## [EXERCISE REQUIREMENTS]
Each line of the records that holds "international" should be shown in full.

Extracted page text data
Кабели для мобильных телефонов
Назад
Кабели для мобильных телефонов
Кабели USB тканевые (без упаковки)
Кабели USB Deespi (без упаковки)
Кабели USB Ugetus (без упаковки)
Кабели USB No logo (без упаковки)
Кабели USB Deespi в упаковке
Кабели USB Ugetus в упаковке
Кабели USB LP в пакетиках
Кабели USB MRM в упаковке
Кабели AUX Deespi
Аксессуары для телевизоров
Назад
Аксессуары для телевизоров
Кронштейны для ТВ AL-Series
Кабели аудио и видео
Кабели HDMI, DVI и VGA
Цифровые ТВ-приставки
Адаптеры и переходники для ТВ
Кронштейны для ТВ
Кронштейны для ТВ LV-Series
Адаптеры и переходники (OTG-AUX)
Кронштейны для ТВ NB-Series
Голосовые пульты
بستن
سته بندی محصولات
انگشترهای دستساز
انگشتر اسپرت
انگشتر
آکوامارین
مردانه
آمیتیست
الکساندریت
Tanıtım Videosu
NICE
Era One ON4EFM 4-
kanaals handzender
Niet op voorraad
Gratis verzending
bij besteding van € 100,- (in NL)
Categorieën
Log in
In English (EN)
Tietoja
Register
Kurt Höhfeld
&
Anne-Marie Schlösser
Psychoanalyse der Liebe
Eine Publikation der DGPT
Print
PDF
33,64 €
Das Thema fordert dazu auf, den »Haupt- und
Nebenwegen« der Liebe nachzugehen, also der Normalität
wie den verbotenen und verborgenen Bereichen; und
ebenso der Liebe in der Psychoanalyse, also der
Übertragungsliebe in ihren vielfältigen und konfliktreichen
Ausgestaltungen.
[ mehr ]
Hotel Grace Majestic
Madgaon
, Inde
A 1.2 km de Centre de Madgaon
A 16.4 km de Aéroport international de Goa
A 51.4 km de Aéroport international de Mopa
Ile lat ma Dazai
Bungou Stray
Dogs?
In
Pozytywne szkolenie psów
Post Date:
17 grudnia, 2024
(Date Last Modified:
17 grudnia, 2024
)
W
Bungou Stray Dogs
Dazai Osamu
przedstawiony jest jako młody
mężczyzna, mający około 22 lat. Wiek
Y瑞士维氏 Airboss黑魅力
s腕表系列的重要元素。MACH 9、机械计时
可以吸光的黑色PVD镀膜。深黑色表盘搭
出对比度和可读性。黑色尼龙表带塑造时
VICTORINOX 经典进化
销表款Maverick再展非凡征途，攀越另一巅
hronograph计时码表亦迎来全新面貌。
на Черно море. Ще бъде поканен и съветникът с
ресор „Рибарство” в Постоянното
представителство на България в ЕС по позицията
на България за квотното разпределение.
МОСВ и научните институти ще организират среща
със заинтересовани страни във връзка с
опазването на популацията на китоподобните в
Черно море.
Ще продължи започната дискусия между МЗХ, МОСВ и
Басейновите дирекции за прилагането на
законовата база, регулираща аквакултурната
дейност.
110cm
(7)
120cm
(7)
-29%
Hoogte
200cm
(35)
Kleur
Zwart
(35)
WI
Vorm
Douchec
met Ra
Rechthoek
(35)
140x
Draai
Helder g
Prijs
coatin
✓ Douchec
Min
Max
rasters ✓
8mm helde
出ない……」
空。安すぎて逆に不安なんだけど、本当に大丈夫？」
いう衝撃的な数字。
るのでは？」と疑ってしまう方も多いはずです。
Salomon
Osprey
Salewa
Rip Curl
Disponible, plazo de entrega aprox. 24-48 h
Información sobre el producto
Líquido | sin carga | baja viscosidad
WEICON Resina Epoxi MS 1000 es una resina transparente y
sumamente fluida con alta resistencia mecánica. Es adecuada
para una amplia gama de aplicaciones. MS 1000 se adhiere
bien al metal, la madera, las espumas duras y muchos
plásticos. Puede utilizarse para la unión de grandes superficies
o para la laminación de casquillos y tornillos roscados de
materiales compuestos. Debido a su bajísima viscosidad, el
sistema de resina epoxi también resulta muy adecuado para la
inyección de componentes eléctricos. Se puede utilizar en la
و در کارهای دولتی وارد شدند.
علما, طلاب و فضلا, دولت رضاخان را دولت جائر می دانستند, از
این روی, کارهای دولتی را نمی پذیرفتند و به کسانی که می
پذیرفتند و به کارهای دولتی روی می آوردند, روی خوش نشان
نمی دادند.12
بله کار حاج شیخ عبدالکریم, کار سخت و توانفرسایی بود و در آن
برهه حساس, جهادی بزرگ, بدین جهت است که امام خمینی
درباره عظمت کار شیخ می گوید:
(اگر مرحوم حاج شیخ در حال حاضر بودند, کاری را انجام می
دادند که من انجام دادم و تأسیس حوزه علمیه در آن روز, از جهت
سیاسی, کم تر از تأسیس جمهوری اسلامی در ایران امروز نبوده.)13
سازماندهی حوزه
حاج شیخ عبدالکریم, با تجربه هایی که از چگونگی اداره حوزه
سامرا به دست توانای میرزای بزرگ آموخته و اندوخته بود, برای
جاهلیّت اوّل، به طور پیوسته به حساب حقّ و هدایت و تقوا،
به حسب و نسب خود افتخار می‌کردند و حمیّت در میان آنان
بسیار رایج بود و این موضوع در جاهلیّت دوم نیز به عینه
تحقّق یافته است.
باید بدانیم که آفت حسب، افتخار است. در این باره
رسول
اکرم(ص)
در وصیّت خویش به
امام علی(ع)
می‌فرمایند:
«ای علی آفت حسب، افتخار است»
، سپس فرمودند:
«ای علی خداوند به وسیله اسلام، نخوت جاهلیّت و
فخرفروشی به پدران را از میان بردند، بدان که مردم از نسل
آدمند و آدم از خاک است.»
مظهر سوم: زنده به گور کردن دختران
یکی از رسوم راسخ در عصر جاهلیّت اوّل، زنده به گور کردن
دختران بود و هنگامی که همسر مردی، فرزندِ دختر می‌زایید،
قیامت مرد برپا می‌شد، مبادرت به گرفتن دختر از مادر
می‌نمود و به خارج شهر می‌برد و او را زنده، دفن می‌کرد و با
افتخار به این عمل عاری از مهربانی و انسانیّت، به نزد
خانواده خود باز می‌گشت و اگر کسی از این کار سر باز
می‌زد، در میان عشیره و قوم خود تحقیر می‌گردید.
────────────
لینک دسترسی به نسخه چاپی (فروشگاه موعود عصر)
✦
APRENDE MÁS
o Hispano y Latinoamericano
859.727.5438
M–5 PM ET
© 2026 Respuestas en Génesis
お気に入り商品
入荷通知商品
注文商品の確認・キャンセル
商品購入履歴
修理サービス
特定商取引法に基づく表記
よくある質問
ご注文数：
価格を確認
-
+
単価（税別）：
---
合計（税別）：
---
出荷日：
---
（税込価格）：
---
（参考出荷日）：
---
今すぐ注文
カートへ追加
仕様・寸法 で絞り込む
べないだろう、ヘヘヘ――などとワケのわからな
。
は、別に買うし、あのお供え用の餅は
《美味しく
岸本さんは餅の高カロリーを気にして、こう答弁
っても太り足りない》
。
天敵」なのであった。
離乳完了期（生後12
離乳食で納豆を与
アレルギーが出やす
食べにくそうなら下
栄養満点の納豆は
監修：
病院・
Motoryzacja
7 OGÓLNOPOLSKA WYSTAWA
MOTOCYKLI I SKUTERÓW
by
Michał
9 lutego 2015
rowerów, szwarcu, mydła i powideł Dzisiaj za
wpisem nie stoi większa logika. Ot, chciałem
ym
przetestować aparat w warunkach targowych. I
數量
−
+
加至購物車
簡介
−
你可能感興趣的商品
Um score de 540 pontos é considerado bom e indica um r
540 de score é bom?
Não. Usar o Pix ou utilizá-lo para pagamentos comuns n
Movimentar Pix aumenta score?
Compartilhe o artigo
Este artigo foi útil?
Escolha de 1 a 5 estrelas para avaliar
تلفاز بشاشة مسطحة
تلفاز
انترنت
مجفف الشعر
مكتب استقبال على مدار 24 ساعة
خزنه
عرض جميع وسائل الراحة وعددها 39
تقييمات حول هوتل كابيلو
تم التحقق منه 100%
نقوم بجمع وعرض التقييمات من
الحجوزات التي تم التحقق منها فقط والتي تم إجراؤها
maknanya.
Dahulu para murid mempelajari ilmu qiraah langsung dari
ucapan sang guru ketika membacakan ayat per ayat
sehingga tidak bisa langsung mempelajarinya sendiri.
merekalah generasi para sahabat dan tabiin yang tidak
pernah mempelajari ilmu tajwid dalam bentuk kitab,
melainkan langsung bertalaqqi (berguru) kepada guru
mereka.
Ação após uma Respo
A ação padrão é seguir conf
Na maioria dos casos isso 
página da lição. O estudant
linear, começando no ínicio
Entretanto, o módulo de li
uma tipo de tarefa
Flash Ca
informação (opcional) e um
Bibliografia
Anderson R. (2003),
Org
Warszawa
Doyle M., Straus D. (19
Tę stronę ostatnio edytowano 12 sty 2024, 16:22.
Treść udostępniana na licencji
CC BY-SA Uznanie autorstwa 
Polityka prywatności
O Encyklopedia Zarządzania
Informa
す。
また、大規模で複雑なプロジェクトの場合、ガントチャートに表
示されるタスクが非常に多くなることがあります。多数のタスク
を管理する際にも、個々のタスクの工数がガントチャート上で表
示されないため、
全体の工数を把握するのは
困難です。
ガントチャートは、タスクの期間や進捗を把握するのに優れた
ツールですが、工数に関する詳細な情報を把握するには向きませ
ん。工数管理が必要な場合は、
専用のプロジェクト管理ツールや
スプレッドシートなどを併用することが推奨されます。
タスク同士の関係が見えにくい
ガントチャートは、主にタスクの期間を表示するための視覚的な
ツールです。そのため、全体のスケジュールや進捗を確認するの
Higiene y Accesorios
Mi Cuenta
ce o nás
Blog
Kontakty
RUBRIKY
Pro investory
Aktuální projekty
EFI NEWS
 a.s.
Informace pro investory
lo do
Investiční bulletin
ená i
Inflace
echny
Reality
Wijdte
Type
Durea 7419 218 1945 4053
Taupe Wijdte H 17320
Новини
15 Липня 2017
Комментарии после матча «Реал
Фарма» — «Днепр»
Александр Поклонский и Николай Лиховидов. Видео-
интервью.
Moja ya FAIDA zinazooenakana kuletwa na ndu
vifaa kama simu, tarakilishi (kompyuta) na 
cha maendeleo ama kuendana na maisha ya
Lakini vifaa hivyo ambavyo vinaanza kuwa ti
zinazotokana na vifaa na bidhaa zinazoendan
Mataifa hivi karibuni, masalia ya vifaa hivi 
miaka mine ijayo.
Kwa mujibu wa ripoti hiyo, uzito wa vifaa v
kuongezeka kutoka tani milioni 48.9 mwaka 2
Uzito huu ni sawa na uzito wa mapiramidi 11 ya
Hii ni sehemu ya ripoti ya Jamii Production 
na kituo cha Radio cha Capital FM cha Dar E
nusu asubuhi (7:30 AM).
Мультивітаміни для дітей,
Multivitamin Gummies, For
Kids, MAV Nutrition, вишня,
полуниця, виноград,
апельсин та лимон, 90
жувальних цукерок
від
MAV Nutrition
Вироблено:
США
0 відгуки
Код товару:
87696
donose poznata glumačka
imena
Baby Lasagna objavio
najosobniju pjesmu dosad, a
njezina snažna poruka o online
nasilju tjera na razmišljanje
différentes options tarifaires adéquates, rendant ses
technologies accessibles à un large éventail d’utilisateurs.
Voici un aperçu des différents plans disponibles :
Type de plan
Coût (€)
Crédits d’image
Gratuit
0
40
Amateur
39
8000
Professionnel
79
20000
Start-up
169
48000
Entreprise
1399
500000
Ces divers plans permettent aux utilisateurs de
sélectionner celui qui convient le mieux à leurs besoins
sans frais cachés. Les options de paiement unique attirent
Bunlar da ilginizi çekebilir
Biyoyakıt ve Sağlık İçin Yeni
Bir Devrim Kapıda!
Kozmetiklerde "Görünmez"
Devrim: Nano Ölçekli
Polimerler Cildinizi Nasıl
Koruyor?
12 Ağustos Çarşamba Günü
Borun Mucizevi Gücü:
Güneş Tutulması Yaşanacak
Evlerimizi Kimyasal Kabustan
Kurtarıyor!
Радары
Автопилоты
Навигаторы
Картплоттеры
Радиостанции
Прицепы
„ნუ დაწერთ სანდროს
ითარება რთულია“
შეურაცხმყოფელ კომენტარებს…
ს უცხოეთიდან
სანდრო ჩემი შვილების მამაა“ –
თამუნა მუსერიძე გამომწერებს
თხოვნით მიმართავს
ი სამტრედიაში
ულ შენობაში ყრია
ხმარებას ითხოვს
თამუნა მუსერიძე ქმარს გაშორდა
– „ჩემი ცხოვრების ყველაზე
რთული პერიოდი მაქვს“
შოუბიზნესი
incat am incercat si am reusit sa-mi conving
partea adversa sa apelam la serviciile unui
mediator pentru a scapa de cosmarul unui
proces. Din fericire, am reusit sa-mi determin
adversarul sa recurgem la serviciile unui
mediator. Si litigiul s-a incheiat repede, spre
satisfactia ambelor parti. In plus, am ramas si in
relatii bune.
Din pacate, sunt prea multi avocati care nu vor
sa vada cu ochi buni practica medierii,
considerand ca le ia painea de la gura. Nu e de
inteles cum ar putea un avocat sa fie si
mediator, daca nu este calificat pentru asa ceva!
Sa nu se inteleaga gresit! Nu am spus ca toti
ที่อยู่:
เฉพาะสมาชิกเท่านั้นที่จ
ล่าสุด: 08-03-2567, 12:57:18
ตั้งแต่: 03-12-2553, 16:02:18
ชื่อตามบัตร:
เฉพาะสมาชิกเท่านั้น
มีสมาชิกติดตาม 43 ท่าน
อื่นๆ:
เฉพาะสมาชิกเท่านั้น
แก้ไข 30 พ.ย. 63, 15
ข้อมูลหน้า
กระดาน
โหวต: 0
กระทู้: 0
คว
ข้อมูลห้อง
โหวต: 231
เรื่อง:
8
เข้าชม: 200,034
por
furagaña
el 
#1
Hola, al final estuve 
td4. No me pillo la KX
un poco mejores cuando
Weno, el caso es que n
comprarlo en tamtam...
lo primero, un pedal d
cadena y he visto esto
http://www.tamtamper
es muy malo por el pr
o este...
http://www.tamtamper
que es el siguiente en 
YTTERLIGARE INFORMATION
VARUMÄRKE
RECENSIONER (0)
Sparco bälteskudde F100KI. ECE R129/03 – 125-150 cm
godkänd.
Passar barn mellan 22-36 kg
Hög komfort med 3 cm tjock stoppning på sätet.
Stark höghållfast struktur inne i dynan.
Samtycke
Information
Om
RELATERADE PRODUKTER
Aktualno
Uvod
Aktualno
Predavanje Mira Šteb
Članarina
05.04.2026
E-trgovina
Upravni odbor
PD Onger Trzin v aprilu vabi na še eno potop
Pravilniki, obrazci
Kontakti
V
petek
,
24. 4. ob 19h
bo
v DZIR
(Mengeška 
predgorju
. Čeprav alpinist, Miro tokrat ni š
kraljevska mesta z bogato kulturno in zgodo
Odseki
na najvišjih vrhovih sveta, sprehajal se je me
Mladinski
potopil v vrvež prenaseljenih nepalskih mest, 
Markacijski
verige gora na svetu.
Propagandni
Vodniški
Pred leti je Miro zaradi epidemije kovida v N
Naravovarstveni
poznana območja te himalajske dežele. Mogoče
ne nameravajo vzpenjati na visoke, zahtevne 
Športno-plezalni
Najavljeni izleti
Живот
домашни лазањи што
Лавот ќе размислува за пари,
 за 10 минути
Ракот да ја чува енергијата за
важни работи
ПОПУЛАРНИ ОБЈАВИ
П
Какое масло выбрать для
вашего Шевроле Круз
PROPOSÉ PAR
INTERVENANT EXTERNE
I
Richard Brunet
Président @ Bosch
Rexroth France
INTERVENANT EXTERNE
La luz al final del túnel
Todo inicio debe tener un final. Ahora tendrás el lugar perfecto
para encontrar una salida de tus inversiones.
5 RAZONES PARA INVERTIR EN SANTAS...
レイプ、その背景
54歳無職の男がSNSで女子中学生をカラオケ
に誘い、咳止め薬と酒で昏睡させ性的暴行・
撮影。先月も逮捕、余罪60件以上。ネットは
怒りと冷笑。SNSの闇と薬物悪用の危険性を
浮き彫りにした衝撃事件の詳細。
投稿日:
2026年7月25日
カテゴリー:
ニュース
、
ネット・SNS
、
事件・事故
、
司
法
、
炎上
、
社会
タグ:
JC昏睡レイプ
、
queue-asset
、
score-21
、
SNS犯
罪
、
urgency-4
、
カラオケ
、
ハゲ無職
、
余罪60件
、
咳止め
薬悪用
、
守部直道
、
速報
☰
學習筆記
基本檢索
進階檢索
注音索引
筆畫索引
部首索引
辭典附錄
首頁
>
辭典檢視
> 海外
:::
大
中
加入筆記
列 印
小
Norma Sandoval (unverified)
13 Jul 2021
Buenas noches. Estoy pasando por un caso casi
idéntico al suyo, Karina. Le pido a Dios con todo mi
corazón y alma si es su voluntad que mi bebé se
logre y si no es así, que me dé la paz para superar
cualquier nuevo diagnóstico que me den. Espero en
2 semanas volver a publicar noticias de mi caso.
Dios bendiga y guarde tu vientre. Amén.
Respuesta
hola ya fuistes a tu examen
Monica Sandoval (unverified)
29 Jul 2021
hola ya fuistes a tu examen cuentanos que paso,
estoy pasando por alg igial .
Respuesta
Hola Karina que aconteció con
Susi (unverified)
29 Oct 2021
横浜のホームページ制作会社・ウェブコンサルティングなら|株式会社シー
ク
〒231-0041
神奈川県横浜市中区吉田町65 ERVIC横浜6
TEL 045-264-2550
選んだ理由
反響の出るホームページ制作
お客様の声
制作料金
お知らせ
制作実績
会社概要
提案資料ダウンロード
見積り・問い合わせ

## [OUTPUT]
A 16.4 km de Aéroport international de Goa
A 51.4 km de Aéroport international de Mopa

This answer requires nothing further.